A diversity chief at Johns Hopkins Medicine sent a “monthly diversity digest” email to staff with a letter that declared all white people, Christians and men are “privileged.”

Dr. Sherita Hill Golden, chief diversity officer for the hospital system, also included “heterosexuals” and English speakers in the “privileged” category in her missive to all staff.

Under a section titled “Diversity is the word of the Month,” Golden defined privilege as “a set of unearned benefits given to people who are in a specific social group” that operates on “personal, interpersonal, cultural and institutional levels.”

She provided a list of privileged social groups, which included white people, able-bodied people, heterosexuals, cisgender people, males, Christians, middle- or owning-class people, middle-aged people and English-speaking people.

Dr. Sherita Hill Golden is facing backlash for her definition of “privilege.” X/@EndWokeness
Dr. Sherita Hill Golden’s list of privileged groups, per a staff email. X/@EndWokeness

“Privilege is characteristically invisible to people who have it. People in dominant groups often believe they have earned the privileges they enjoy or that everyone could have access to these privileges if only they worked to earn them,” she added in the letter.

The “monthly diversity digest” letter was provided to and posted on the X account “End Wokeness.”

The diversity statement was blasted on social media by Tesla and SpaceX CEO Elon Musk, who tweeted, “This must end!”

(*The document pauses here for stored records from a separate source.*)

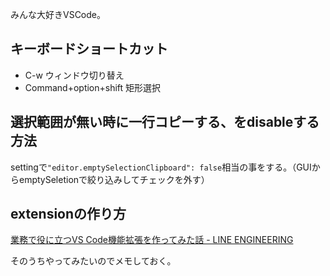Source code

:みんな大好きVSCode。

## キーボードショートカット

- C-w ウィンドウ切り替え
- Command+option+shift 矩形選択

## 選択範囲が無い時に一行コピーする、をdisableする方法

settingで`"editor.emptySelectionClipboard": false`相当の事をする。（GUIからemptySeletionで絞り込みしてチェックを外す）

## extensionの作り方

[業務で役に立つVS Code機能拡張を作ってみた話 - LINE ENGINEERING](https://engineering.linecorp.com/ja/blog/uit-enhancement-vscode/)

そのうちやってみたいのでメモしておく。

Musk, the richest man on the planet, also happens to be white, cisgender and English-speaking.

Former President Donald Trump’s son Donald Trump Jr. also condemned the decision, posting, “The rot and racism in higher education goes so much further Harvard, MIT, and Penn (my alma mater) it has taken over virtually every institution and needs to end now.”

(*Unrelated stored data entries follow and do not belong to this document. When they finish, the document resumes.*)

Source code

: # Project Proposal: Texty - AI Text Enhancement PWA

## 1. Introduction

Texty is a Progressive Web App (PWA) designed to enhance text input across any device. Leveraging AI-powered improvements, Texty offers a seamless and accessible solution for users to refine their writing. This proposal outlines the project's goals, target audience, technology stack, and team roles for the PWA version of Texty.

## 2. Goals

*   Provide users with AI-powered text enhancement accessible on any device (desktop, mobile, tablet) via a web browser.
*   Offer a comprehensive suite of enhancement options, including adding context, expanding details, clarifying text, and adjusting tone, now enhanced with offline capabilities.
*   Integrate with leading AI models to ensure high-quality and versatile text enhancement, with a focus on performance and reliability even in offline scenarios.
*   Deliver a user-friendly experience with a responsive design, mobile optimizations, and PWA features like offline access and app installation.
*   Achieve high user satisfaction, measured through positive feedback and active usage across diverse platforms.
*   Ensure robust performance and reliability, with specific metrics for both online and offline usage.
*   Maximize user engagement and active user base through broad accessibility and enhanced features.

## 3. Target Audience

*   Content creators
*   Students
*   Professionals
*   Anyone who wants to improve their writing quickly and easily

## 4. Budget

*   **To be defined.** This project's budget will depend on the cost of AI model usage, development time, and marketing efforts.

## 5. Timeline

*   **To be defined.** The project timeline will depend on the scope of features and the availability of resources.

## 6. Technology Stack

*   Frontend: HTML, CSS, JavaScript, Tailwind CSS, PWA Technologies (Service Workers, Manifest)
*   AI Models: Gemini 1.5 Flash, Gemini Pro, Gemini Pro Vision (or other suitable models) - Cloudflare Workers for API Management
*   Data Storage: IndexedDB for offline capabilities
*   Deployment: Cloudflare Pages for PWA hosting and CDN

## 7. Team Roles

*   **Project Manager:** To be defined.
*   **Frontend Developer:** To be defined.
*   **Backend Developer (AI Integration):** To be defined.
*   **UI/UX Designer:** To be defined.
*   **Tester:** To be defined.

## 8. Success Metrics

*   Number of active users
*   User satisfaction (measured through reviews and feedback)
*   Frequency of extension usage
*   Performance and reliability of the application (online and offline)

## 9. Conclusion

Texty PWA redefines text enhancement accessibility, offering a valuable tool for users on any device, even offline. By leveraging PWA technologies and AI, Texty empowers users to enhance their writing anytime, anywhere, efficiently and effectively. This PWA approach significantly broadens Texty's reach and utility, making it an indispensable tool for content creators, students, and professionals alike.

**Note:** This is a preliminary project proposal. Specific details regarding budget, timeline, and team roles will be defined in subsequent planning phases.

Johns Hopkins Hospital in Baltimore, Maryland. TNS

Golden retracted her definition of privilege and issued an apology to staff Thursday morning after the backlash.

“The newsletter included a definition of the word privilege which, upon reflection, I deeply regret,” she wrote in a memo, obtained by the Daily Mail. “The intent of the newsletter is to inform and support an inclusive community at Hopkins, but the language of this definition clearly did not meet that goal.

“In fact, because it was overly simplistic and poorly worded, it had the opposite effect,” she continued. “I retract and disavow the definition I shared and I am sorry.”

The Post has reached out to Johns Hopkins Medicine for comment.